Fintech Lending Restrukturisasi Pinjaman Terdampak Covid-19 Rp 300 M
Asosiasi Fintech Pendanaan Bersama Indonesia (AFPI) mencatat penyelenggara platform teknologi finansial pembiayaan (fintech lending) telah merestrukturisasi pinjaman debiturnya yang terdampak Covid-19 hingga Rp 300 miliar.
Sementara, total pengajuan restrukrisasi bisa lebih dari Rp 300 miliar. Namun platform fintech lending hanya menyetujui restrukturisasi pinjaman debitur yang memang benar-benar terdampak Covid-19.

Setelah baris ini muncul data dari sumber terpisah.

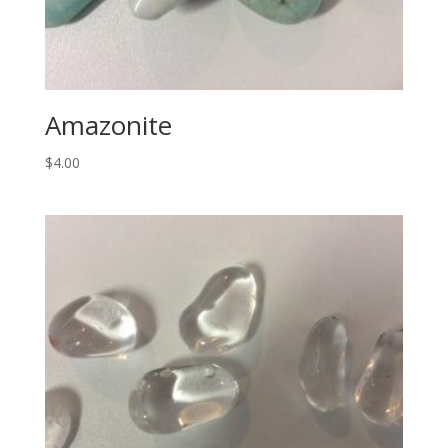
Amazonite
$
4.00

"Sudah disalurkan sekitaran Rp 300 miliar, diberikan keringanan ke peminjam (borrower)," kata Ketua Harian AFPI Kuseryansyah dalam video conference pada Rabu (2/9).
Tingkat pengajuan restrukrisasi tertinggi terjadi pada Maret hingga Mei. Sedangkan saat ini, pengajuan restrukrisasi pinjaman dari peminjam cenderung menurun. "Semakin ke sini permintaan (restrukturisasi) semakin berkurang. Ini karena tenor di fintech tidak seperti bank, tenornya bervariasi," ujarnya.
Meski begitu, menurutnya platform fintech lending bukan penentu pemberian restrukrisasi pinjaman. Pemberian restrukrisasi harus disetujui oleh pemberi pinjaman (lender). "Kalau disetujui, ada sifatnya perpanjangan jatuh tempo, pengurangan denda, dan lainnya," ujarnya.
Selain restrukrisasi, perusahaan juga melakukan pengetatan pinjaman dengan melihat credit scoring masing-masing peminjam di masa pandemi. "Kami ada data, mulai dari high impact, medium impact, dan low impact dari pandemi Covid-19 pada UMKM," ujarnya.
Menurut Kuseryansyah, ada beberapa sektor UMKM yang masuk portofolio platform fintech lending terkena dampak negatif pandemi Covid-19. Seperti di awal pandemi, ada platform fintech khusus umroh, layanan pinjamannya tidak bisa disalurkan karena pengguna tidak bisa melakukan umroh.
Selain itu, UMKM di sektor makanan dan minuman pun terkana dampak di awal pandemi. Namun, ada juga beberapa UMKM yang mendapatkan untung di tengah pandemi, seperti di layanan kesehatan (healthcare) ataupun UMKM yang berjualan di e-commerce.
Platform fintech yang memberikan pembiayaan di kedua sektor itu pun meningkatkan pinjamannya. "Platform yang lakukan pembiayaan di sektor itu (healthcare) melakukan 150 hingga 200% peningkatan pinjaman," ujar Kuseryansyah.
Upaya restrukturisasi dan pengetatan pinjaman dilakukan platform fintech lending untuk memitigasi risiko kredit bermasalah. Sebab, tngkat wanprestasi pengembalian pinjaman (TWP) di atas 90 hari fintech meningkat. Per Juni, TWP fintech lending mencapai 6,1%. Tingkat tersebut melonjak dibandingkan April 4,93% dan Mei 5,1%.
Meski begitu, Kepala Bidang Kelembagaan dan Humas Asosiasi Fintech Pendanaan Bersama Indonesia (AFPI) Tumbur Pardede mengklaim bahwa pemberi pinjaman (lender) masih percaya untuk berinvestasi di platform fintech lending.
"Angka itu wajar karena kondisi aktual di masyarakat," katanya beberapa waktu lalu (19/8). Perusahaan penyedia platform juga berupaya meyakinkan lender untuk menyalurkan kredit meski ada pandemi Covid-19.
Adapun nilai akumulasi penyaluran pinjaman dari fintech lending sempat naik hingga 240% secara tahunan, dua bulan sebelum kasus pertama Covid-19 ditemukan di Indonesia. Nilainya mencapai Rp 88,4 triliun sepanjang Januari 2020.
DKI Jakarta dan Jawa Barat menjadi provinsi dengan penyaluran terbesar, yakni Rp 27,1 triliun dan Rp 24 triliun. Kemudian Jawa Timur Rp 9,6 triliun, Banten Rp 8,2 triliun, dan Jawa Tengah (Rp 5,8 triliun). Sedangkan di Sumatera Utara, Bali, Sumatera Selatan, Sulawesi Selatan, dan DI Yogyakarta kisaran Rp 1 triliun.